Now, can we recall things President Barack Obama and his administration have said about Israel?  I can recall that last year President Barack Obama dictated to Israel what its borders should be.  And I can recall three different Obama foreign policy officials publicly rebuking Israel last year, with a US Ambassador stating that Israel is responsible for Muslim anti-Semitism; with Leon Panetta saying Israel needs to get back “to the damned table;”and with    Secretary of State Hillary Clinton going so far as to compare Israel to the segregated Jim Crow South in America.

That is how this administration has treated our ally Israel.  Now, beyond treating Israel that way, what do we think other nations took from those messages about where the administration is and will be when it comes to the Middle East?

I heard another talk show host recently ask a guest if gas prices would go up in America should Israel attack Iran.  The answer is they probably will.  But, if that is in the offing, what has this administration done to lower gas prices, or, equally important, prepare this country for a gas shortage?

The following comes from an analysis on John Boehner’s website:

Just months after President Obama’s Energy Secretary said, “Somehow we have to figure out how to boost the price of gasoline to the levels in Europe,” the Obama administration begins “scrapping leases for oil-shale development” and cancels 77 leases for oil and gas production in Utah.

In January of 2010, the Obama administration announces new bureaucratic hurdles to American energy production that Secretary Salazar admitted “could add delays to the leasing and drilling process.”

In March of 2010, instead of opening new areas to energy exploration and development, President Obama blocks deep-ocean energy production on 60 percent of America’s Outer Continental Shelf.

In December of 2010, the president re-imposes and expands the moratorium on offshore energy production.

In May of last year, he White House issued a formal statement opposing House-passed Restarting American Offshore Leasing Now Act and Putting the Gulf of Mexico Back to Work Act, legislation designed to jumpstart American energy production, address rising gas prices, and help create new jobs.

In June of last year, the White House opposed the House-passed Jobs & Energy Permitting Act that would unlock an estimated 27 billion barrels of oil and 132 trillion cubic feet of natural gas.

In November of last year, the Obama Administration released a plan for a five-year moratorium on offshore energy production, placing “some of the most promising energy resources in the world off-limits,” according to the House Natural Resources Committee.

And in January of this year, President Obama rejected the bipartisan Keystone XL pipeline and the more than 20,000 jobs that would come with it.

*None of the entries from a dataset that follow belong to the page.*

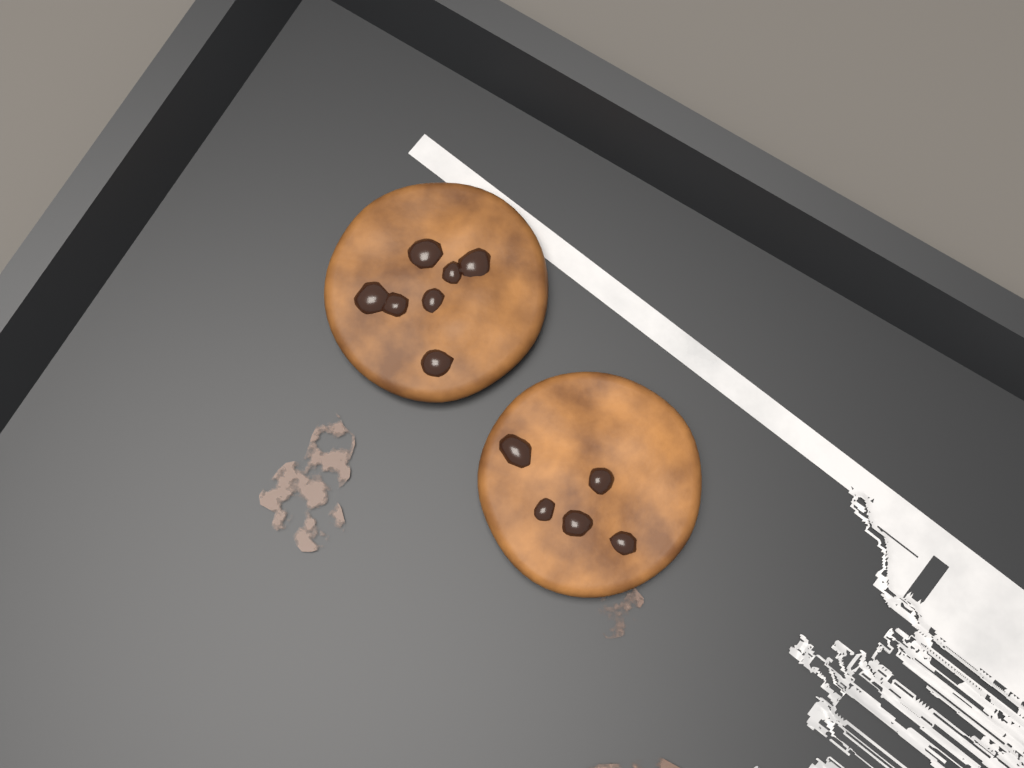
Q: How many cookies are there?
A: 2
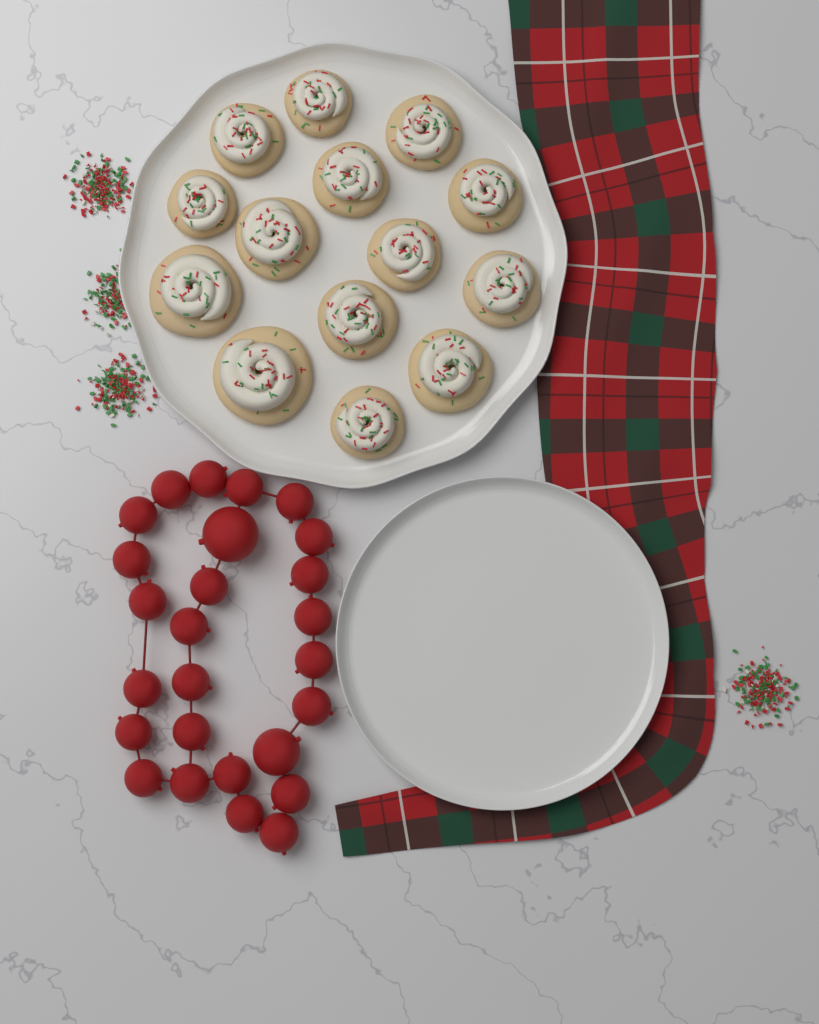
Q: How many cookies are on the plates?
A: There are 14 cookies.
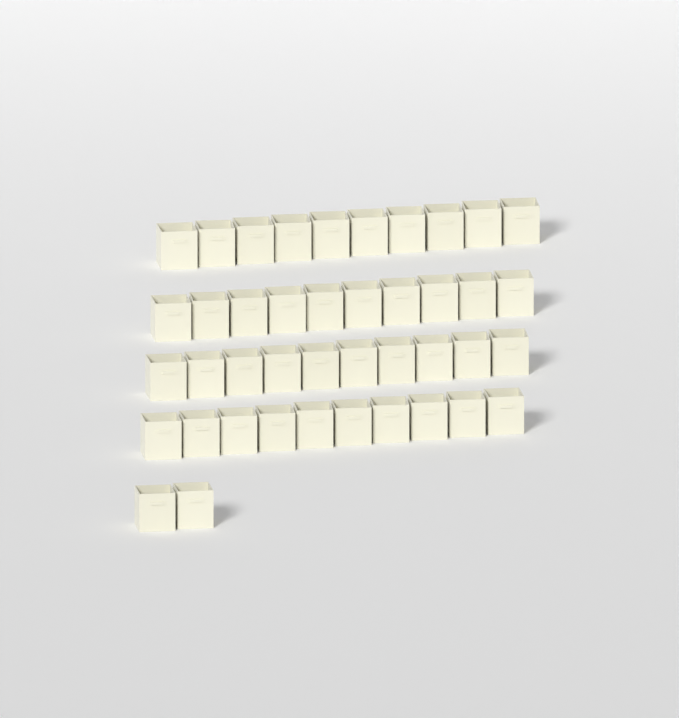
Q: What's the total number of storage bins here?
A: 42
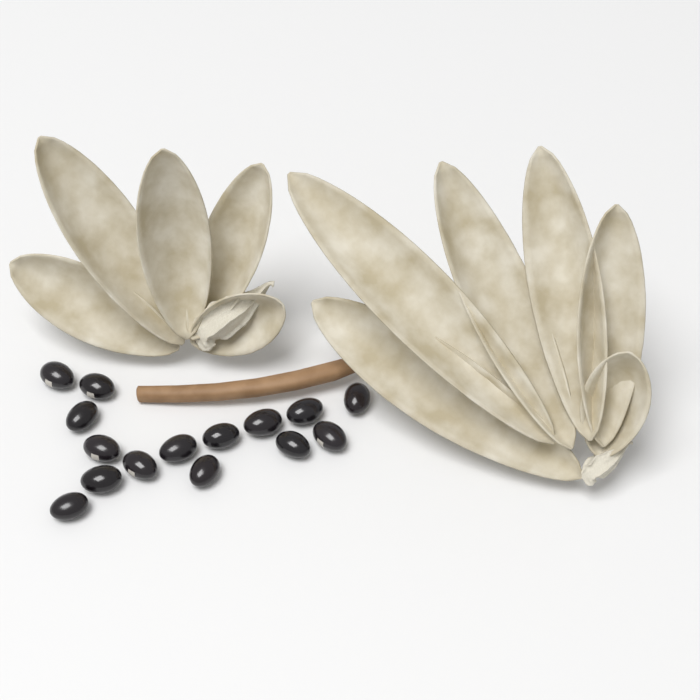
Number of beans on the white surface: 15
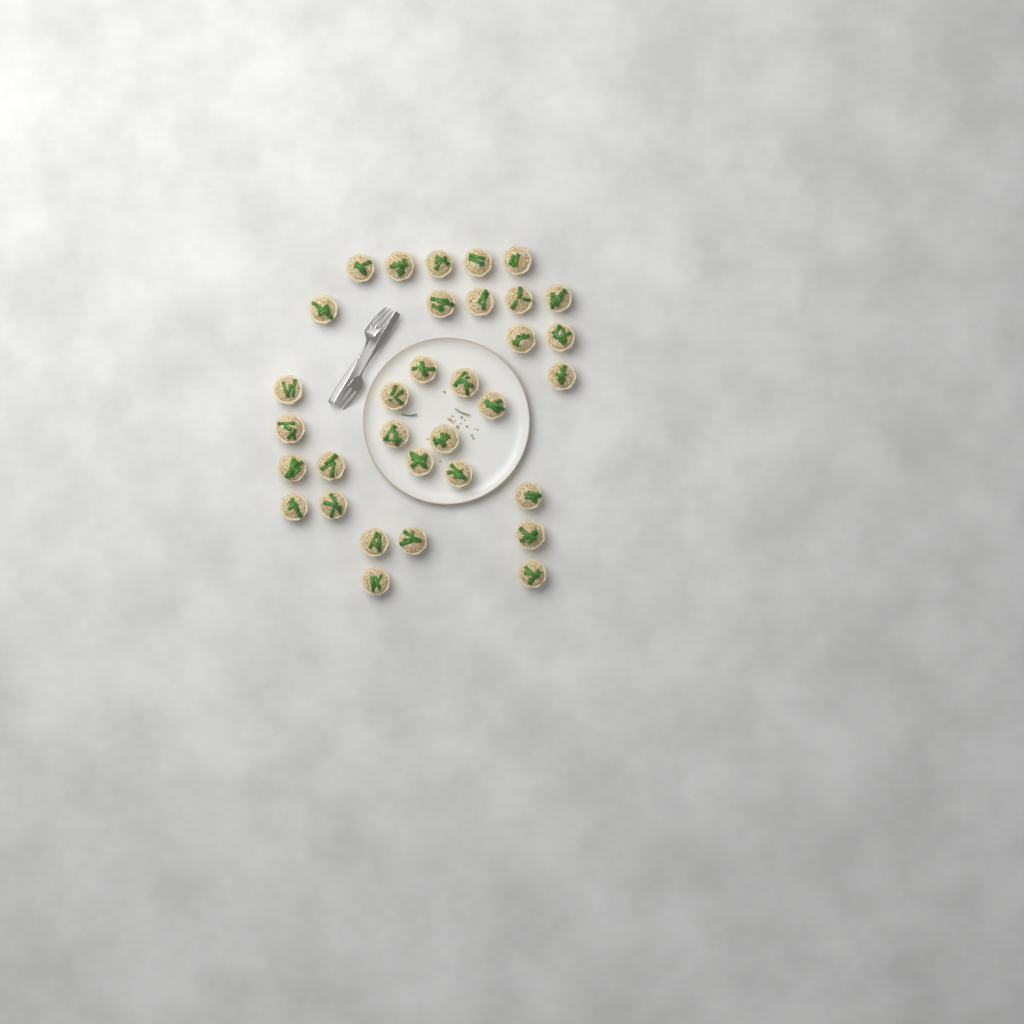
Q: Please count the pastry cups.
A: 33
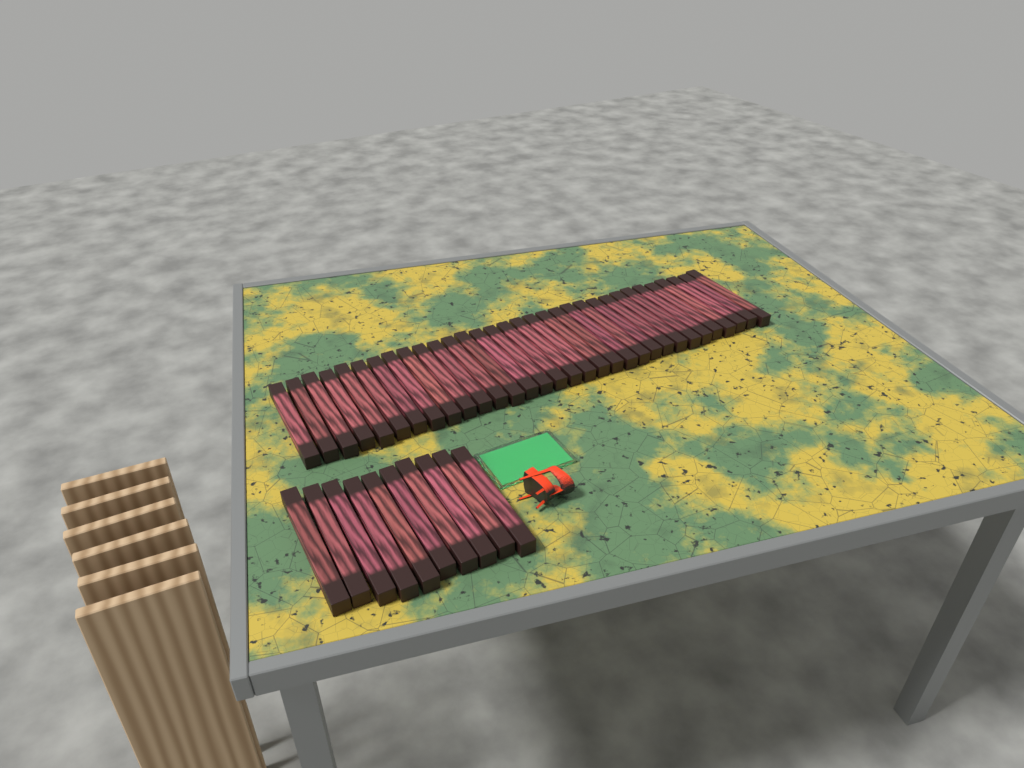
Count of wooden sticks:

Just to remind, by the way, the average price of the lowest grade gas today is 3.73. In California it’s over four dollars. When president Obama took office the average price was 1.66.

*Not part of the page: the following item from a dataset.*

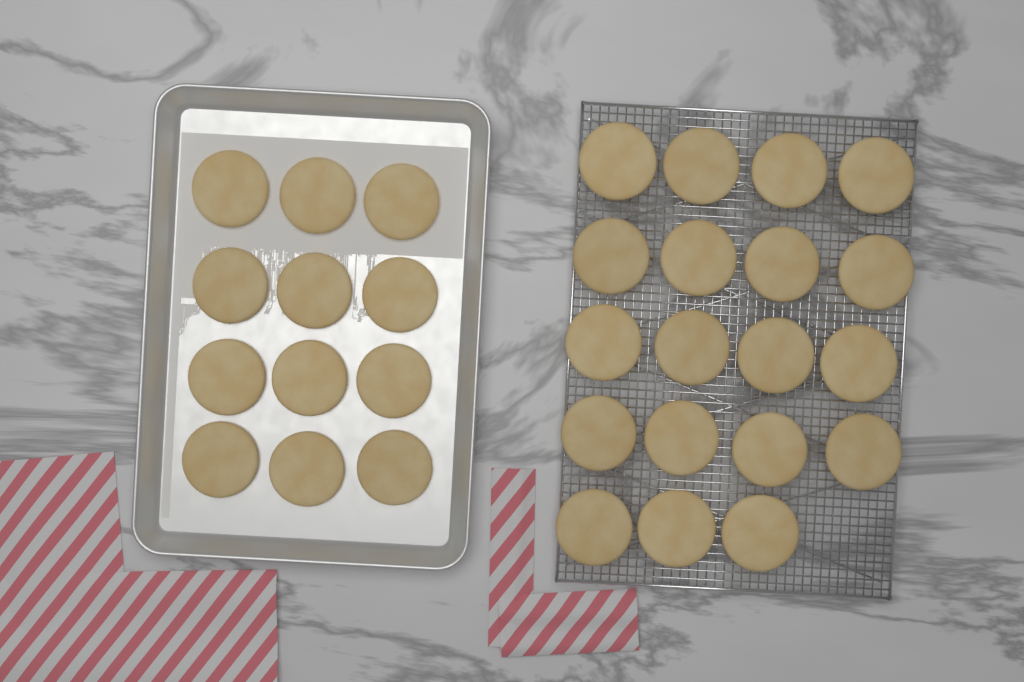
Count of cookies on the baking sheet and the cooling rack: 31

Again, I urge, we should have stickers on our gas covers on our cars with President Obama’s face, saying “Obama gas.”  And we’ll talk about a bumper sticker contest on this as well.

But there’s one other point I want to make about Iran and President Obama.  War may come with the United States.  I should rephrase that:  The United States may, indeed, have to join the war Iran has been waging against us for 33 years.  But it didn’t have to come to this.  In 2009, there was an organic revolution taking place in Iran where leaders and protestors asked, literally, begged: “Where’s Obama?”  “Where is the United States.”  They were imprisoned and killed.  And President Obama?  He said we would not “meddle.”  He didn’t say that about Egypt—he meddled and we got the Muslim Brotherhood instead of the surety of a long-time ally.  And he has meddled in Israel as well.  But with Iran, the message was we would stay “neutral,” a term I place in quotes because neutrality is not what maintains when the choices are the side with the guns or the side with those who merely march in their sneakers.

No.  There is such a thing as a false peace and a false neutrality.  There is also a notion of reckless endangerment.  And we, the United States, especially over the past three years, have been engaging in this far too dangerously—to others, but most importantly, again, to ourselves.